+++ Record extracts +++

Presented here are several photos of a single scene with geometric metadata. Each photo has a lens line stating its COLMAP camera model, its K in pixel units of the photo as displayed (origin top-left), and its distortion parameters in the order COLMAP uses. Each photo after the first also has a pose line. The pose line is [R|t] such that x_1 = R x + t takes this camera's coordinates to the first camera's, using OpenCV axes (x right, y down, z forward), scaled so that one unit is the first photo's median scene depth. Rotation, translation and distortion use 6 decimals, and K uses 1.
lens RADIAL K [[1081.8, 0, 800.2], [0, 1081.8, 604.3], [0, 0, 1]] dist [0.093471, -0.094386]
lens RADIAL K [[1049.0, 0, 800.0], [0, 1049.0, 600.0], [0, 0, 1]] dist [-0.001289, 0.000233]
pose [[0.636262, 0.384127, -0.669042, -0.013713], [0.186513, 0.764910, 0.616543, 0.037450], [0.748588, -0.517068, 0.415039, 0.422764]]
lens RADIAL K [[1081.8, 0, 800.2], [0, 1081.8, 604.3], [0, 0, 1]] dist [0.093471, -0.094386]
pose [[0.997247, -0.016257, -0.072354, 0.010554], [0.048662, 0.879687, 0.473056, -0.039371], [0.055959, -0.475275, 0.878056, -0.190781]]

+++
+++ Record extracts +++

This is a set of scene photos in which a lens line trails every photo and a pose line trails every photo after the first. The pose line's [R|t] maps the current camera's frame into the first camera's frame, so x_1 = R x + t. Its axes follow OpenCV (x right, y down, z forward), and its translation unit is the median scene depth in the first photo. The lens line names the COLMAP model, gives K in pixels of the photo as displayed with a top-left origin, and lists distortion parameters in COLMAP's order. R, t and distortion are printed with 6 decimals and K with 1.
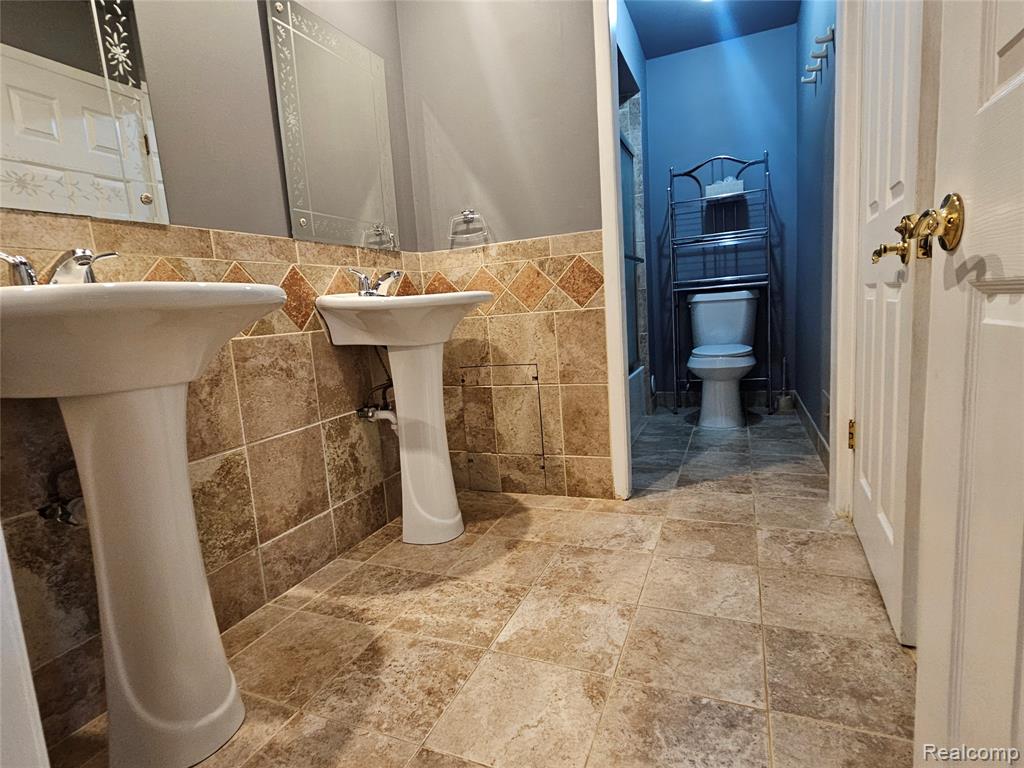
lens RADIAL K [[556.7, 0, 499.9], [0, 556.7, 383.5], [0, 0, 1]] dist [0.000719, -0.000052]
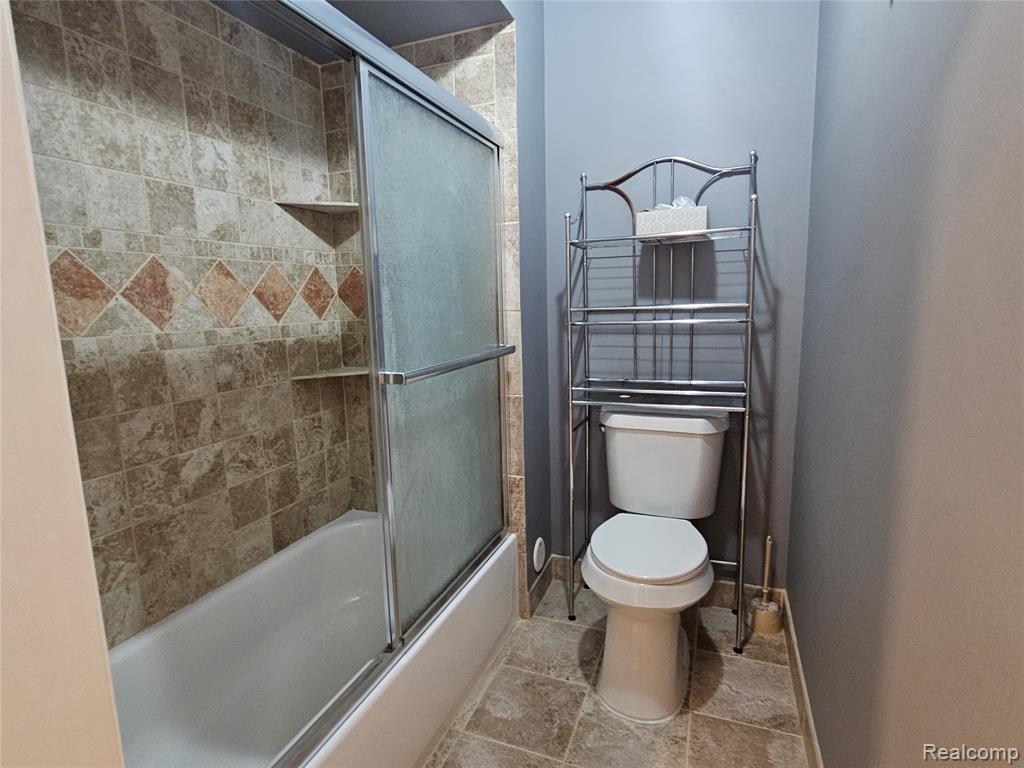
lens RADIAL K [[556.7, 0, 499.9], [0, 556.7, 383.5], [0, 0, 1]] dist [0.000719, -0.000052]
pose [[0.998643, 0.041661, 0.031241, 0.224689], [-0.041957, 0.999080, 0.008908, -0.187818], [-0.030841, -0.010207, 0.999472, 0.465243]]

+++

• Task details: Extract and reproduce without changes the data from the line with "Presented here are" up to and including the line with "-0.475275, 0.878056, -0.190781]]".

• Output:
Presented here are several photos of a single scene with geometric metadata. Each photo has a lens line stating its COLMAP camera model, its K in pixel units of the photo as displayed (origin top-left), and its distortion parameters in the order COLMAP uses. Each photo after the first also has a pose line. The pose line is [R|t] such that x_1 = R x + t takes this camera's coordinates to the first camera's, using OpenCV axes (x right, y down, z forward), scaled so that one unit is the first photo's median scene depth. Rotation, translation and distortion use 6 decimals, and K uses 1.
lens RADIAL K [[1081.8, 0, 800.2], [0, 1081.8, 604.3], [0, 0, 1]] dist [0.093471, -0.094386]
lens RADIAL K [[1049.0, 0, 800.0], [0, 1049.0, 600.0], [0, 0, 1]] dist [-0.001289, 0.000233]
pose [[0.636262, 0.384127, -0.669042, -0.013713], [0.186513, 0.764910, 0.616543, 0.037450], [0.748588, -0.517068, 0.415039, 0.422764]]
lens RADIAL K [[1081.8, 0, 800.2], [0, 1081.8, 604.3], [0, 0, 1]] dist [0.093471, -0.094386]
pose [[0.997247, -0.016257, -0.072354, 0.010554], [0.048662, 0.879687, 0.473056, -0.039371], [0.055959, -0.475275, 0.878056, -0.190781]]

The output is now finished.